▶ Instructions for the task:
Word for word, set down every line of the entries below from the line with "471 129 3.42" to the line with "36 477 1.67", including both, and no other line.

▶ Given data:
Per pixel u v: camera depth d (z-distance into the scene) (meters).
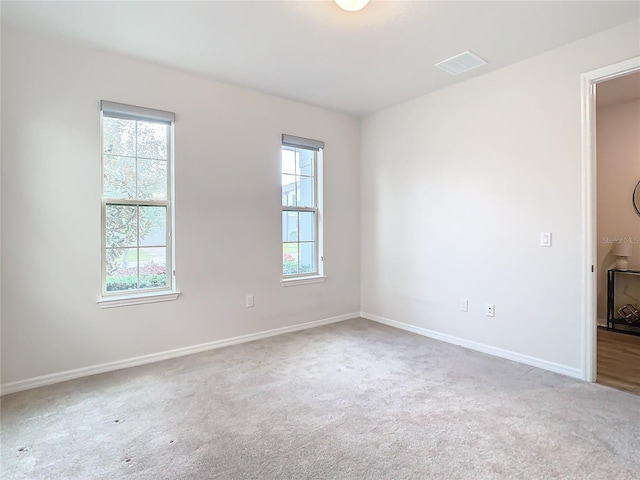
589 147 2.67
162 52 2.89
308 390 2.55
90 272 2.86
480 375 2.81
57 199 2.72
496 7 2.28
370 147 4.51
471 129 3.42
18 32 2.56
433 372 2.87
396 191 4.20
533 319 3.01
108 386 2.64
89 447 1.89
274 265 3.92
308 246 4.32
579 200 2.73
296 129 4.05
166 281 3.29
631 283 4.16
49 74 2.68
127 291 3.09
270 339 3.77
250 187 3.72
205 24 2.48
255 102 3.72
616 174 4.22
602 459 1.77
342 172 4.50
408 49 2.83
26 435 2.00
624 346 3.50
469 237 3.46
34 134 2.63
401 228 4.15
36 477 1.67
==
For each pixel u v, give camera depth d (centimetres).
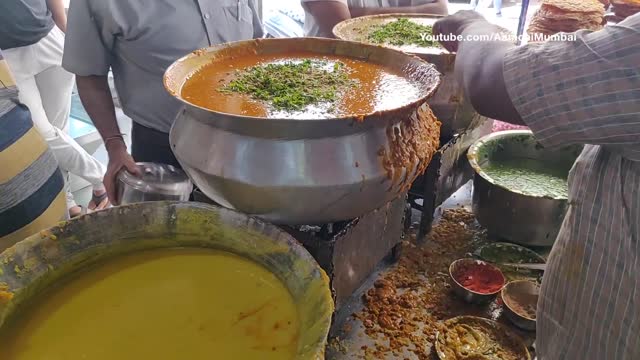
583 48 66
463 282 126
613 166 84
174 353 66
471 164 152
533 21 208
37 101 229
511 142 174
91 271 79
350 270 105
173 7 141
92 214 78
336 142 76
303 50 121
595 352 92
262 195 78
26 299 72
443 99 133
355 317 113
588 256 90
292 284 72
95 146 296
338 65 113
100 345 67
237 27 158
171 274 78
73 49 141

▶ Answer below:
471 129 3.42
18 32 2.56
433 372 2.87
396 191 4.20
533 319 3.01
108 386 2.64
89 447 1.89
274 265 3.92
308 246 4.32
579 200 2.73
296 129 4.05
166 281 3.29
631 283 4.16
49 74 2.68
127 291 3.09
270 339 3.77
250 187 3.72
205 24 2.48
255 102 3.72
616 174 4.22
602 459 1.77
342 172 4.50
408 49 2.83
26 435 2.00
624 346 3.50
469 237 3.46
34 134 2.63
401 228 4.15
36 477 1.67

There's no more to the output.